Grammar Essentials¶

Pegium grammars are defined directly in C++ by subclassing pegium::parser::PegiumParser and declaring named rules as members.

Start from a parser class¶

The parser class is the root of the grammar. It provides the rule aliases you should use in day-to-day Pegium code and defines the entry rule and skipper.

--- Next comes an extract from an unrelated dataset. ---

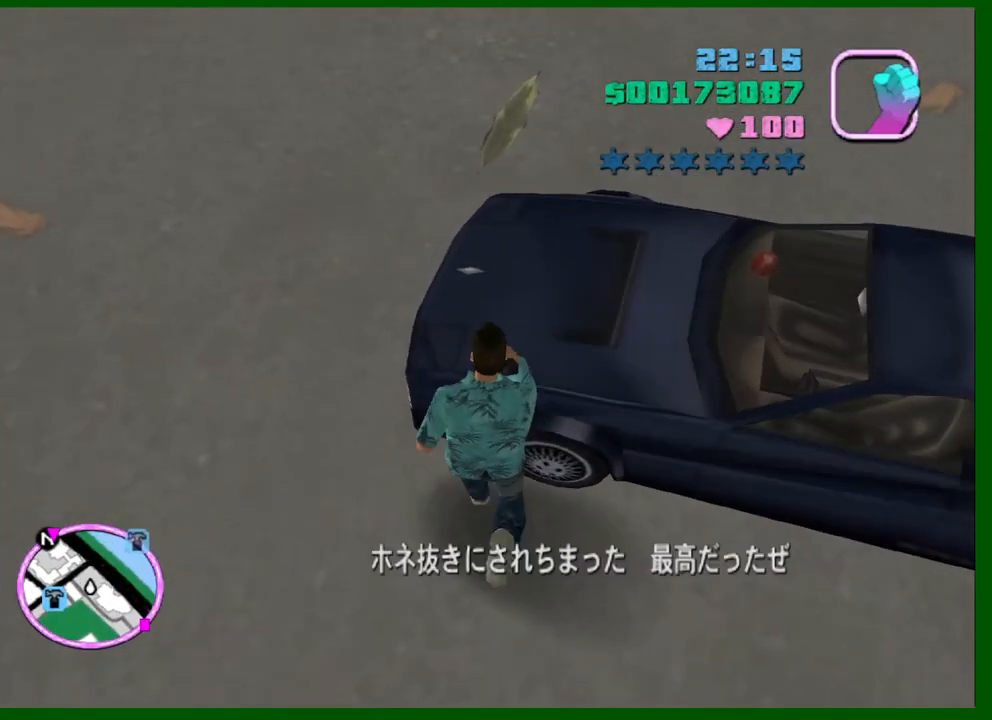
{"keys": ["d", "w"], "mouse": [], "events": [[383, "d", "down"]]}
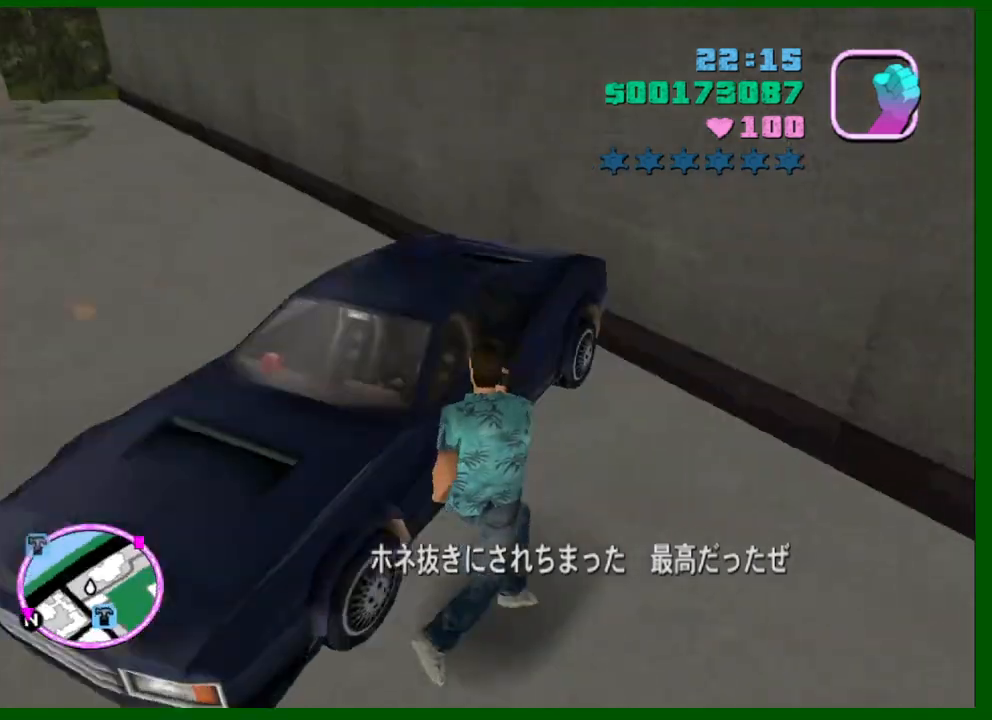
{"keys": ["w"], "mouse": [], "events": [[150, "d", "up"], [200, "w", "up"], [350, "w", "down"]]}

using namespace pegium::parser;

class DomainModelParser : public PegiumParser {
public:
  using PegiumParser::PegiumParser;
  using PegiumParser::parse;

protected:
  const pegium::grammar::ParserRule &getEntryRule() const noexcept override {
    return Domainmodel;
  }

  const Skipper &getSkipper() const noexcept override {
    return skipper;
  }

  static constexpr auto WS = some(s);
  Terminal<> SL_COMMENT{"SL_COMMENT", "//"_kw <=> &(eol | eof)};
  Terminal<> ML_COMMENT{"ML_COMMENT", "/*"_kw <=> "*/"_kw};
  Skipper skipper = skip(ignored(WS), hidden(ML_COMMENT, SL_COMMENT));

  Terminal<std::string> ID{"ID", "a-zA-Z_"_cr + many(w)};
  Rule<std::string> QualifiedName{"QualifiedName", some(ID, "."_kw)};
  Rule<ast::DomainModel> Domainmodel{
      "Domainmodel",
      some(append<&ast::DomainModel::elements>(AbstractElementRule))};
};

The aliases you should use¶

Inside a PegiumParser subclass, Pegium exposes three aliases:

Terminal<T> for terminal rules
Rule<T> for named non-terminal rules
Infix<T, Left, Op, Right> for precedence-driven infix parsing

Use these aliases instead of spelling TerminalRule, DataTypeRule, ParserRule, or InfixRule directly in user code.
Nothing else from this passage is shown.